This week's edition of "Traplines on Cypress Creek" discusses the current wording in handgun regulations, and a recent conversation with a local representative about it.


As a resident of our small wonder for pushing 40 years, I should be embarrassed to admit I’d never been inside Legislative Hall. I suppose I would be more so if it weren’t for the dozens of others who’re just as guilty.

Last week, Rep. Donald Blakey, R-Camden, invited me to his office along with Pat Emory of the state Department of Natural Resources and Environmental Control’s Fish and Wildlife section to discuss a petition I’d made concerning wording in our current handgun hunting regulations. After contacting almost a dozen legislators, Mr. Blakey was the only person who bothered to respond positively.
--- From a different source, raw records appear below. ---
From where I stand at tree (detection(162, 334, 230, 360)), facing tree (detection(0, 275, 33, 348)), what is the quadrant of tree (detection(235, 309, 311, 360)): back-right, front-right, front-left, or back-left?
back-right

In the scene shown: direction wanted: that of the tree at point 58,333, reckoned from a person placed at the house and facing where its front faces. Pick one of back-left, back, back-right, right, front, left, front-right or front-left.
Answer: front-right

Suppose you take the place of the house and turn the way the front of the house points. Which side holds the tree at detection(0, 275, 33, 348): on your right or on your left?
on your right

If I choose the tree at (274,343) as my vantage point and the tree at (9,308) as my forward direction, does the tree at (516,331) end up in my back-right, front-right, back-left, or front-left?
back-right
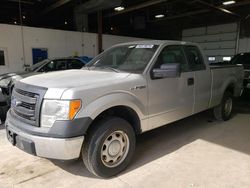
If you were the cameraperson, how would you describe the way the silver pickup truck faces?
facing the viewer and to the left of the viewer

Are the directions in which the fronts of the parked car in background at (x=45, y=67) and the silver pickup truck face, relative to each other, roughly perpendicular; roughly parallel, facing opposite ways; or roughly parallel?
roughly parallel

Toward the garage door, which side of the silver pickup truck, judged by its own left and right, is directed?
back

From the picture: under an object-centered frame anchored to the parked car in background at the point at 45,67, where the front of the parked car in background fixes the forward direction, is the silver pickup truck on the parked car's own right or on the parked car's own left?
on the parked car's own left

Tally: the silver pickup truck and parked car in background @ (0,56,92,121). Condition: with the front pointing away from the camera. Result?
0

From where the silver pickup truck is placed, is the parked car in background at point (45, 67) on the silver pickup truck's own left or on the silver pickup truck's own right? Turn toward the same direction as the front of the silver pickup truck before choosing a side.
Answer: on the silver pickup truck's own right

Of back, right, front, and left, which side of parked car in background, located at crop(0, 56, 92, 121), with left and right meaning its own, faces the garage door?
back
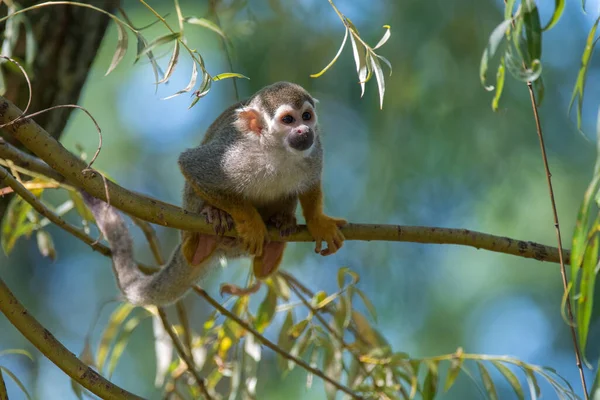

I had to chuckle once inside. For those of you who don’t know, like me, I wondered why Mr. Blakey’s office was “in the basement.” Geez, was he a bad boy?

Nope, just politics. The party in power occupies the penthouse while the minority party gets the outhouse. I also found out it is expedient for one in the minority party who has an idea to insure he has a backer or two in the majority party or the bill could be DOA. Now can you see why politicians are such easy targets? They paint bull’s-eyes on their backs.

After some conversations, Mr. Blakey invited in the legislative attorney Ron Smith to ensure the legalese had all the required information. Mr. Emory was in full agreement and the draft was completed before I left the hall. (Sometimes things work too smoothly, but this one seems to be “in the works” now.)

The changes to hopefully be reflected in the Delaware Code, Title 7, paragraph 7, 704(g)(1) will read: “Any pistol firing a straight wall, PISTOL cartridge in ‘rounds’ from .357 magnum up to and including the 500 magnums, shall be considered legal. Only revolvers and single shot pistols will be allowed. Barrel lengths will not be shorter than 5.75 inches nor longer than 18 inches measured from the frame to the muzzle on revolvers and from the breech exit to the muzzle of single shot pistols.”

I’m sure there are some purists out there who’ll object regardless, but none of them felt it was important enough to pursue. I feel this is one compromise we can all live with. If you disagree, I hope you know how to reach your legislator.

As you know, I’ve been on the local state housing authorities about outlawing firearms in public housing. As you might notice from an article in this paper last week, my opinions aren’t indicative of everyone. I just have to take exception to the comments from the secretary of the Department of Safety and Homeland Security, Lewis Schiliro, Georgetown Police Chief William Topping and Dover Chief of Police Jeffrey Horvath. Mr. Schiliro’s comments were little short of insulting as his first word entailed that paragon of Second Amendment Rights, the NRA being a “very powerful lobby.” I wonder if he ever bothers to ask why that is? Would you suppose that maybe it’s because their members are ordinary honest Americans who see government trying to steal away Constitutional rights? If you doubt that, read his last chilling comment, “… we are constantly balancing against individual rights; we see that in search and seizure issue.”

Chief Topping’s remarks seem to stem from his officers input to him, but Chief Horvath has yet to prove there was ever a private gun ownership initiative he liked. He is a member of the International Association of Chiefs of Police who often are at odds with the NRA and many times, active policemen.

Though both men seemed to go out of their way to paint a picture of heinous actions being commonplace in bars, schools and public housing, they’re quite remiss in the rest of the facts. The majority of these incidents were foisted on honest people who obeyed the law, but were being taken advantage of by people who could care less that their actions were illegal. Knowing, as these two do, that their officers cannot possibly respond in less than 20 minutes 90% of the time, they advocate leaving the honest citizen who might own and keep legal firearms from the ability to protect themselves.

Chief Topping’s comments ring a bit hollow when he states, “From a law enforcement perspective, I think the less guns there are out there, the better off they are.” He never mentioned how much better off you and I might be.